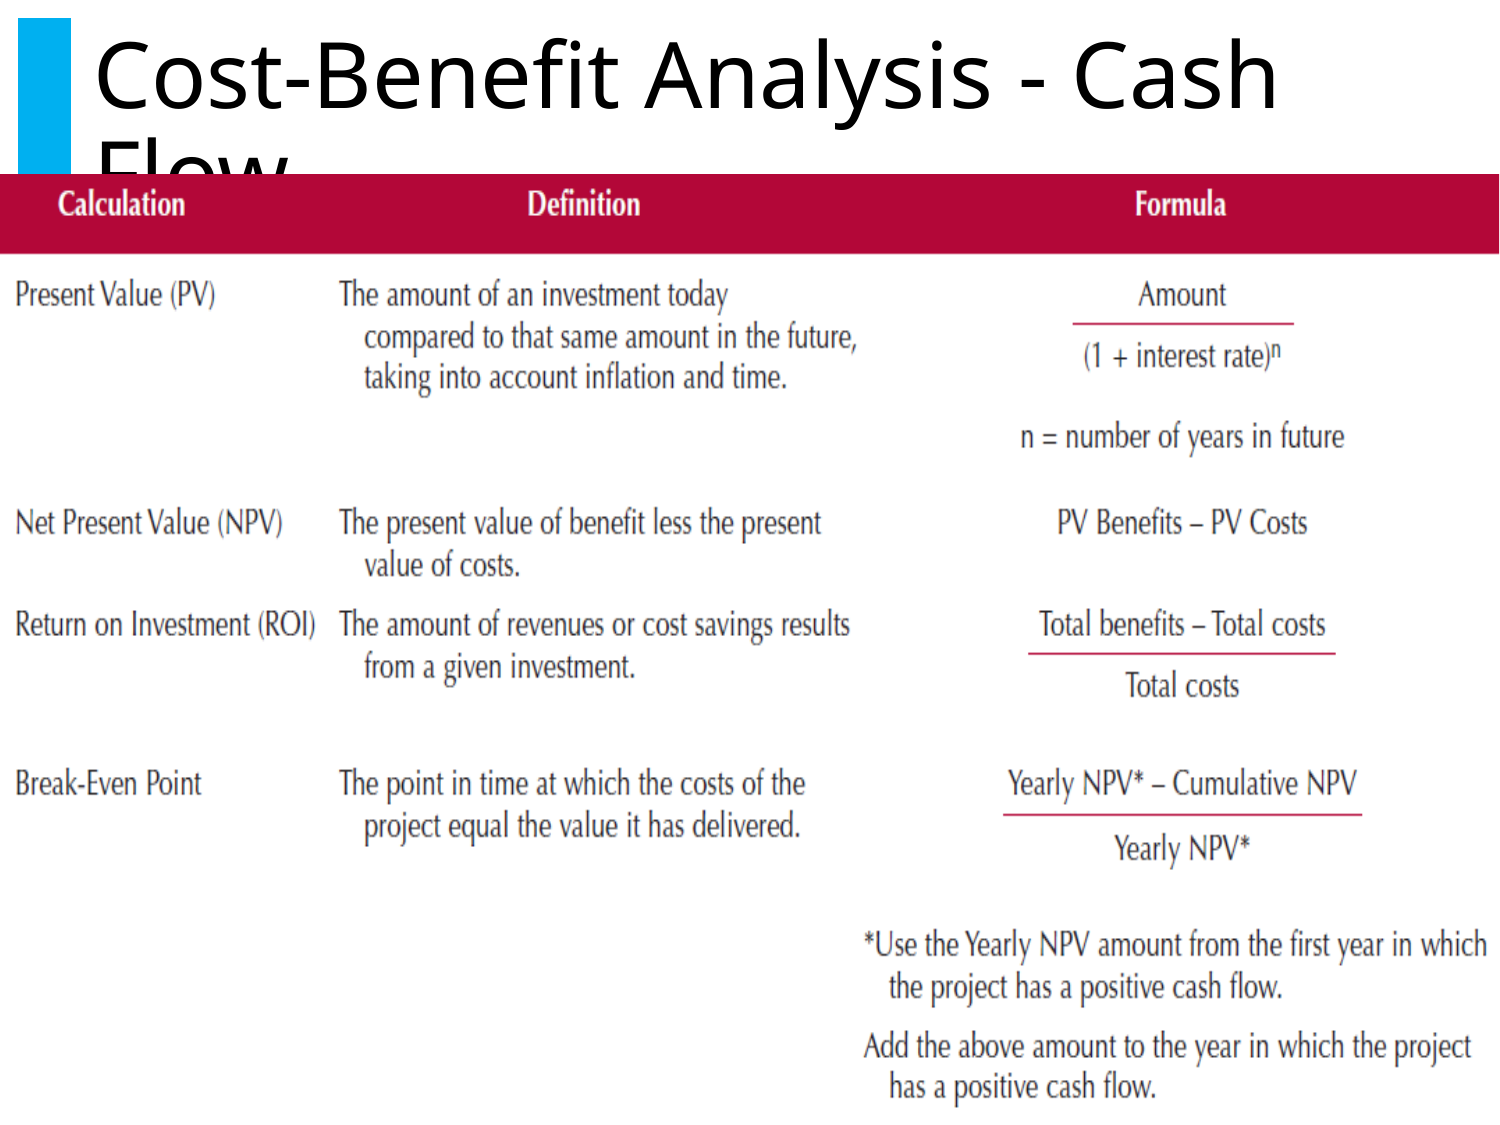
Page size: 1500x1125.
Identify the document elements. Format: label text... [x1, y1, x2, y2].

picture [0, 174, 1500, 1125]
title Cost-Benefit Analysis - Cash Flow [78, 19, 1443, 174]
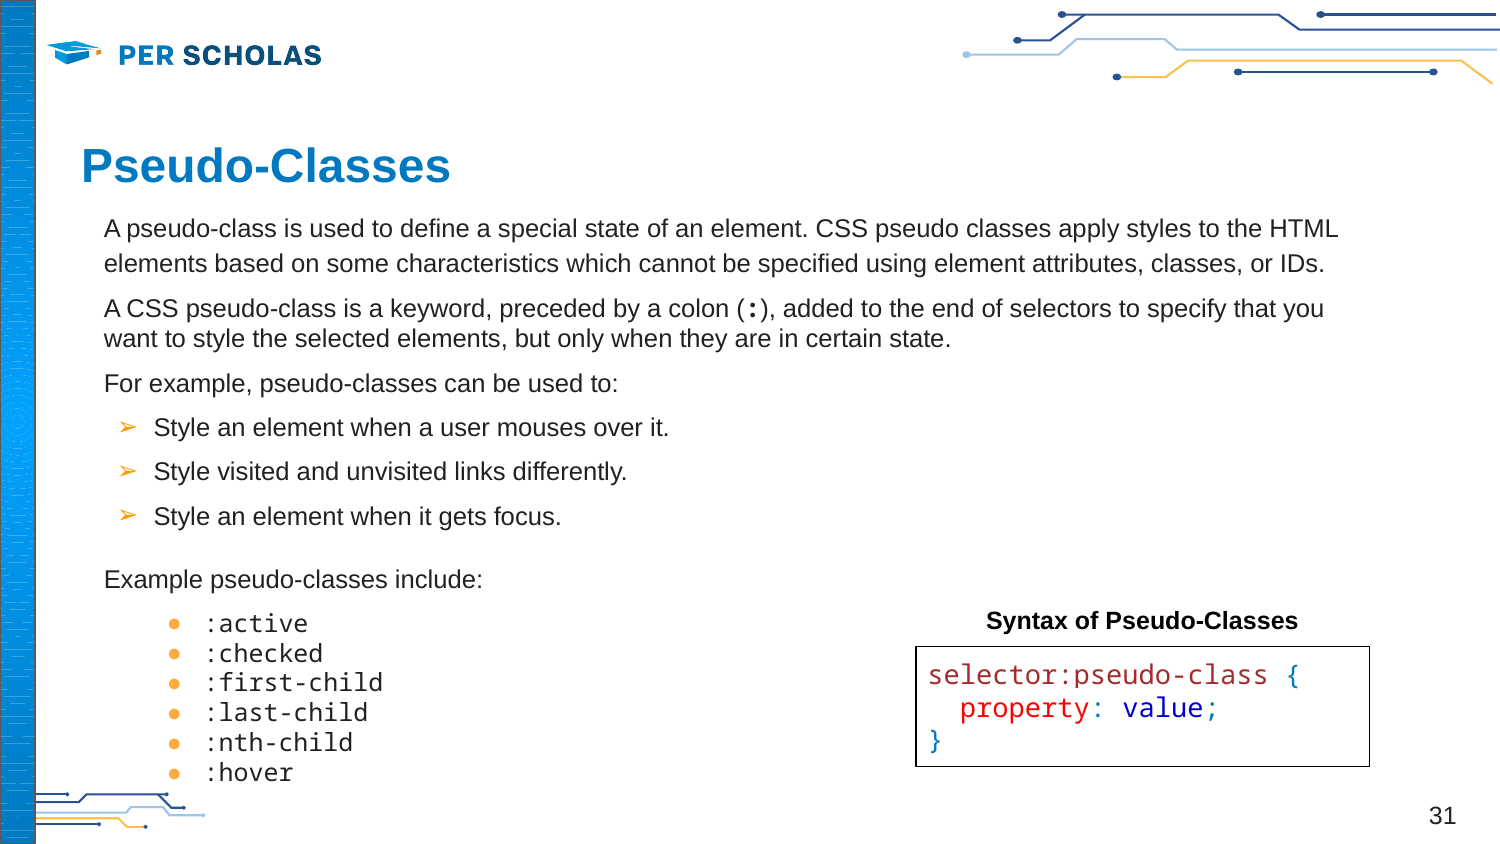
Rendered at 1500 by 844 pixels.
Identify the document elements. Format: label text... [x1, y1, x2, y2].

GOAL OF THE EXERCISE = A word-for-word reprint of the listing above is needed, minus the pictures.

WRITTEN REPLY =
Page size: 1500x1125.
Identify the document elements. Format: label text... [x1, y1, x2, y2].

picture [0, 174, 1500, 1125]
title Cost-Benefit Analysis - Cash Flow [78, 19, 1443, 174]
Rendered at 1500 by 844 pixels.
Identify the document elements. Format: label text... [x1, y1, x2, y2].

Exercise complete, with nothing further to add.